Exercício proposto 1 – Passe para o inglês esta frase do texto sobre o ministro Gilmar Mendes: "Nós, homens públicos, estabelecemos uma espécie de blindagem psicológica."

Texto para leitura –
=======

O ministro Gilmar Mendes, do Supremo Tribunal Federal, segundo convidado a participar do Amarelas ao Vivo, fórum que reproduz em palco as tradicionais Páginas Amarelas de VEJA — ele foi entrevistado pelo diretor de redação da revista, André Petry —, disse não ver diferenças significativas entre os ataques à sua honra em razão de posições tomadas como magistrado (que, diz, já o acompanham há anos) com a atual onda, que inclui a propagação de notícias falsas a seu respeito.
O tema da entrevista foi “‘Sou um dos alvos preferidos’. Por quê?”. “Eu me acho realmente vítima de fake news e ataques na rede, mas isso há muitos anos já. Eu sempre fui alvo de alguns tipos de ataques. O PT, como você sabe, reclama desses ataques, mas articulava os ataques às pessoas. Se misturavam fatos com uma imagem edulcorada, formando um tipo de imagem na sociedade”, afirmou.
Em janeiro, levantamento exclusivo de VEJA com notícias falsas compartilhadas nas redes sociais mostrou que o ministro é o quarto maior alvo, perdendo apenas, nessa ordem, para o ex-presidente Luiz Inácio Lula da Silva (PT), para o presidente Michel Temer (MDB) e o juiz Sergio Moro. Dos nove primeiros colocados, também é Gilmar quem tem a maior taxa de fake news negativas: 96%, sendo os outros 4% neutras.
O ministro disse que já lançou mão de medidas judiciais contra mentiras a seu respeito, mas que não considera essa solução definitiva. “Já tentei aquelas medidas de advertência e de retirada [da publicação]. Resolve, mas às vezes elas voltam de uma outra maneira. Nós, homens públicos, estabelecemos uma espécie de blindagem psicológica”, completa.

=======

Dados registrados –
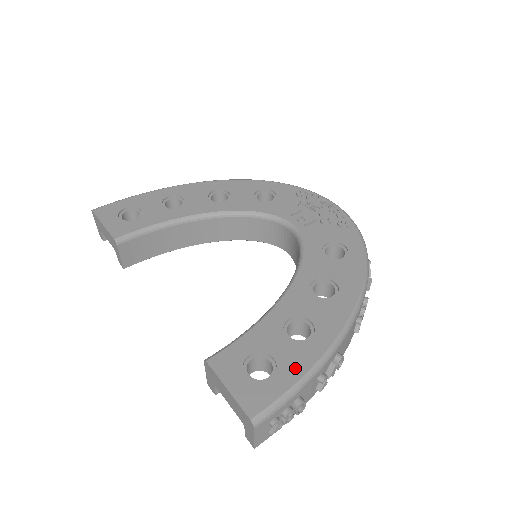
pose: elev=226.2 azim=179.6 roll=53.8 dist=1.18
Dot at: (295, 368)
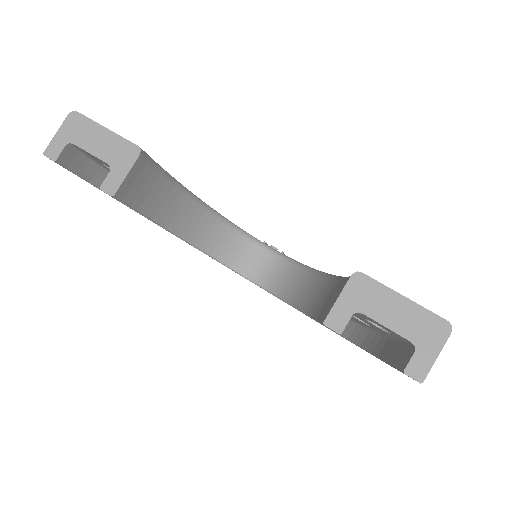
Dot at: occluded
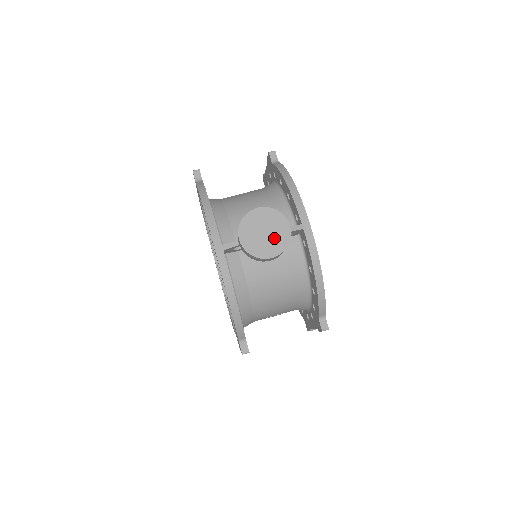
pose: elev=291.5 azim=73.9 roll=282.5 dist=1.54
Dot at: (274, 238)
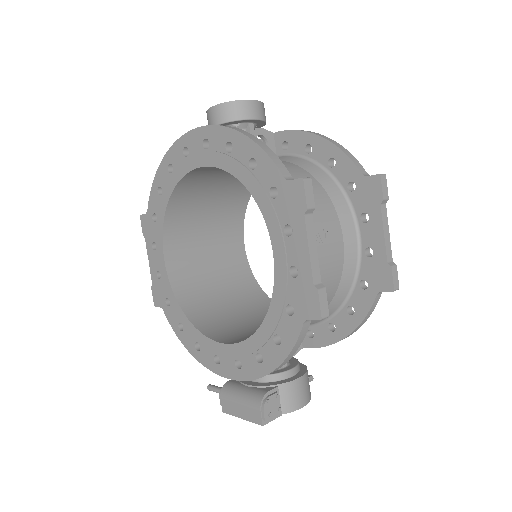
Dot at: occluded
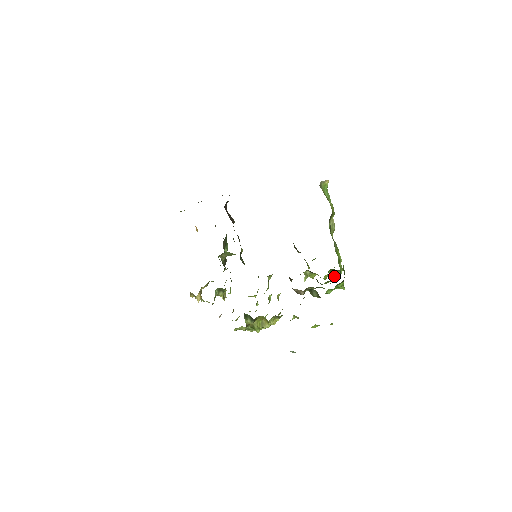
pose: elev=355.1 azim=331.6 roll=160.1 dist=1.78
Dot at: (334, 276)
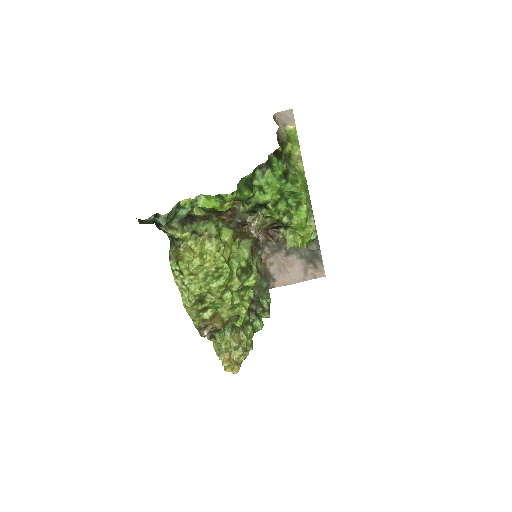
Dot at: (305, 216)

=======

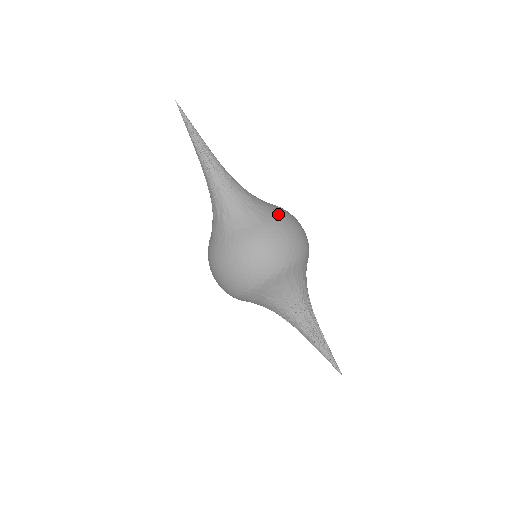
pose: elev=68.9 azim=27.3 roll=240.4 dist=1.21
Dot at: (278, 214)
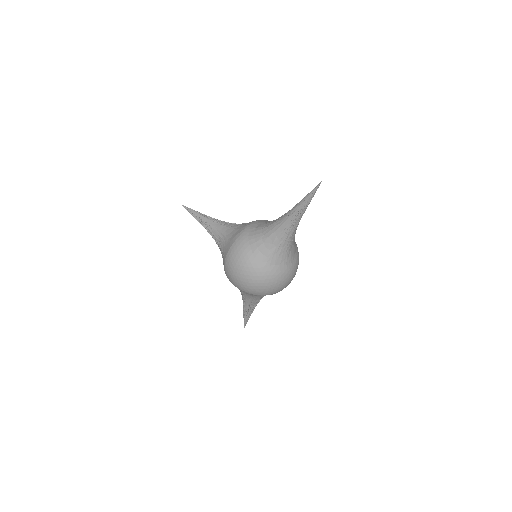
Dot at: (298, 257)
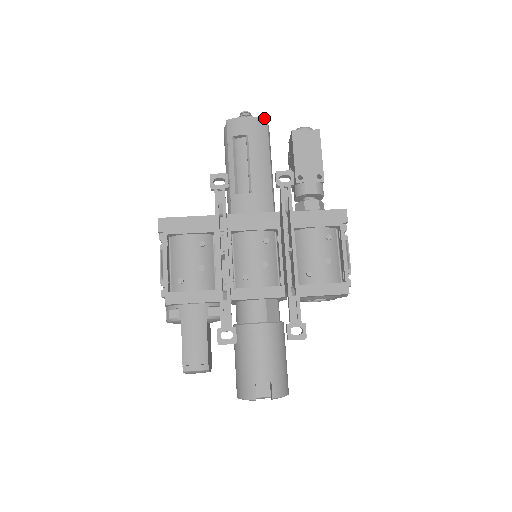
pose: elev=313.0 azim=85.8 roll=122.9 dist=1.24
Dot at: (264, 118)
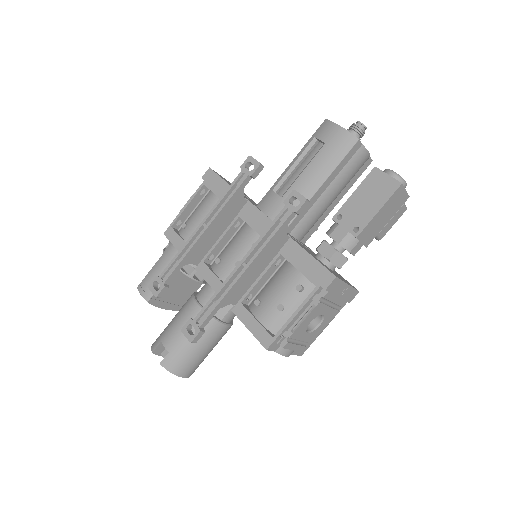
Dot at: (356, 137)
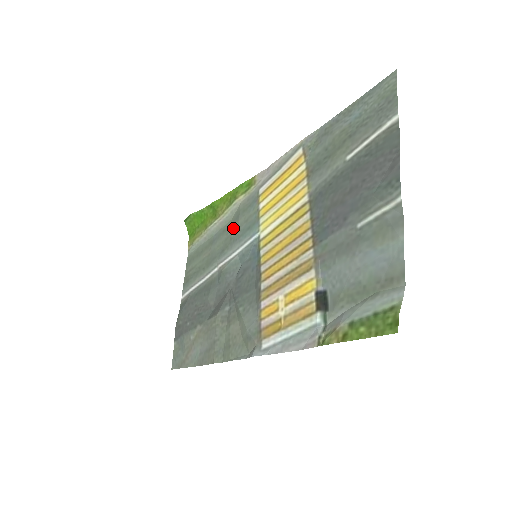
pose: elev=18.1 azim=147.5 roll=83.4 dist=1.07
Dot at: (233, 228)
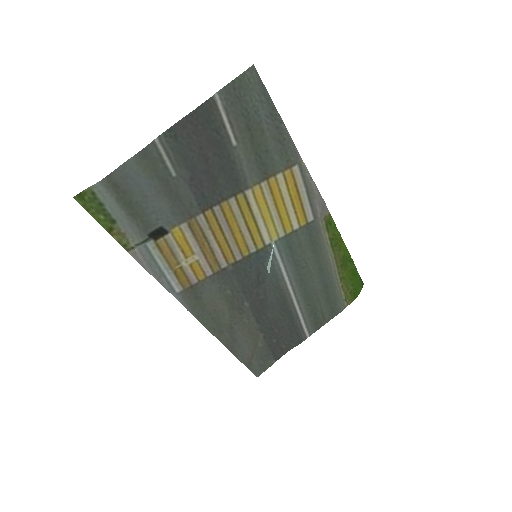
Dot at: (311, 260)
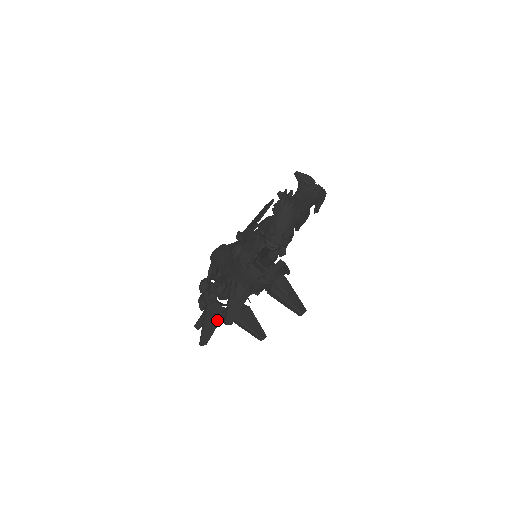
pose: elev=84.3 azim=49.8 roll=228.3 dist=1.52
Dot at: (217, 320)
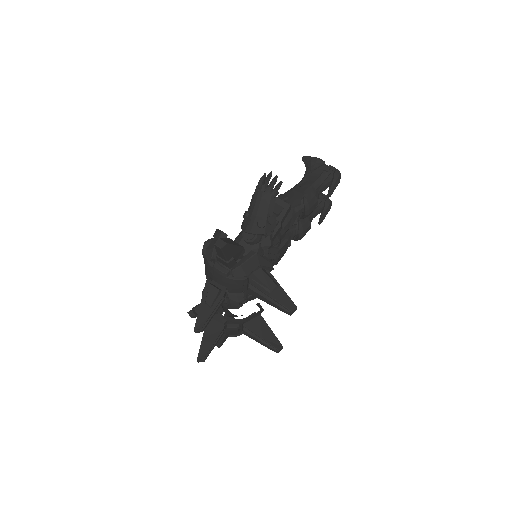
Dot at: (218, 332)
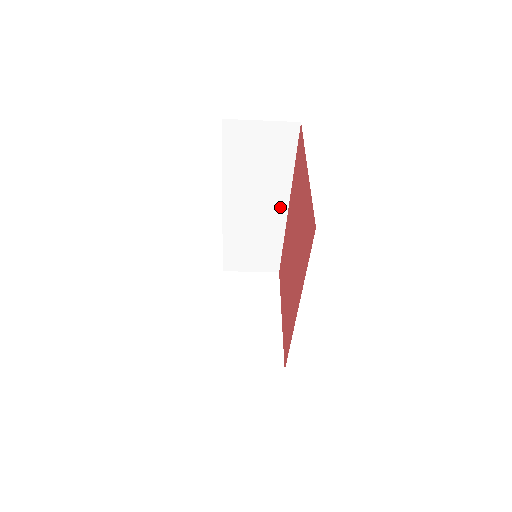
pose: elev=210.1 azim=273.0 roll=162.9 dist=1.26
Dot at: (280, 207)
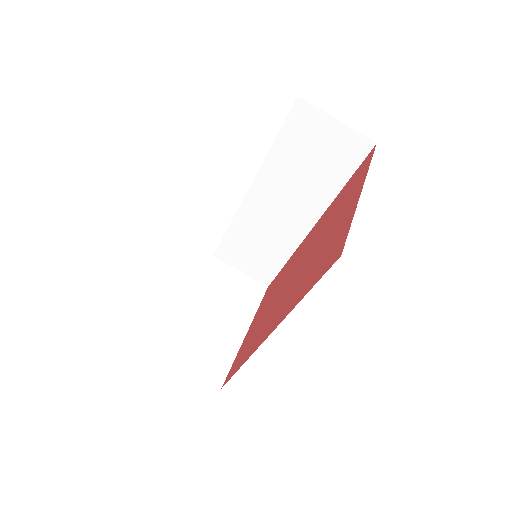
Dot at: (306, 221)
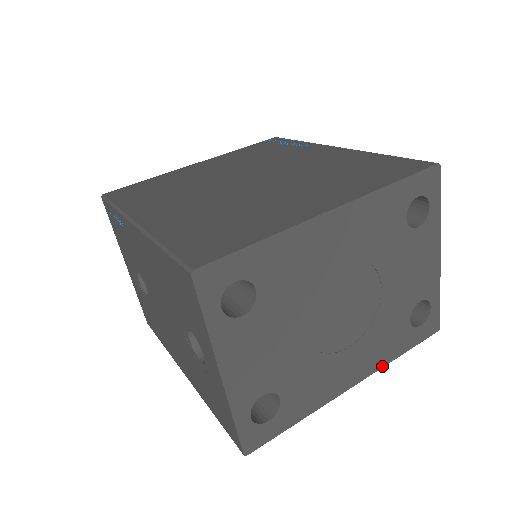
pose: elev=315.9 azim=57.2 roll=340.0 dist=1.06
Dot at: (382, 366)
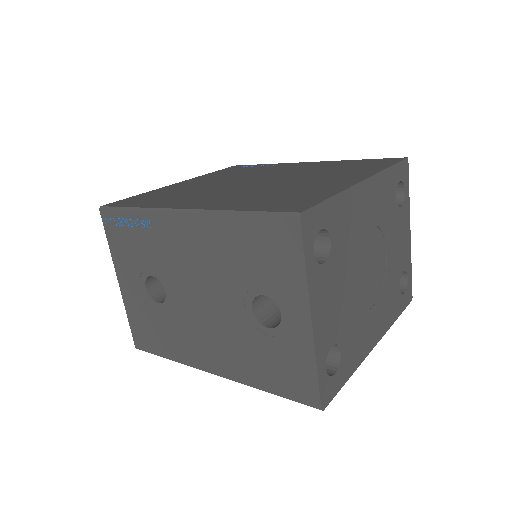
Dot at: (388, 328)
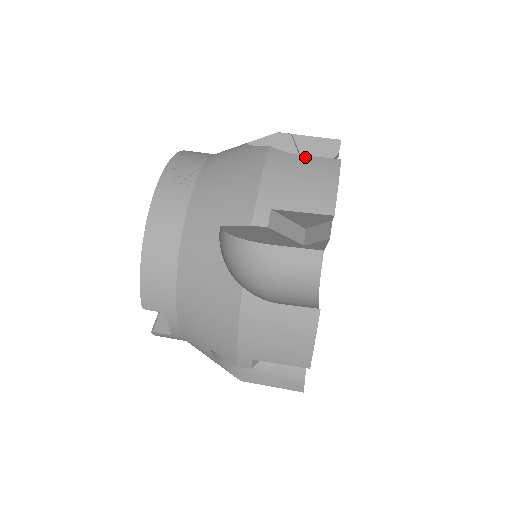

=======

Exercício proposto 2 – Nos registros, reproduza fielmente as linhas a partir da que tem "pose: elev=84.3 azim=49.8" e pare depois da que tem "Dot at: (388, 328)". As duas entram, mas as imagens ficam de fora.

Resultado final 1 – We public men have set up a kind of psychological shield.

Resultado final 2 –
pose: elev=84.3 azim=49.8 roll=228.3 dist=1.52
Dot at: (217, 320)
Dot at: (218, 332)
pose: elev=210.1 azim=273.0 roll=162.9 dist=1.26
Dot at: (280, 207)
Dot at: (306, 221)
pose: elev=315.9 azim=57.2 roll=340.0 dist=1.06
Dot at: (382, 366)
Dot at: (388, 328)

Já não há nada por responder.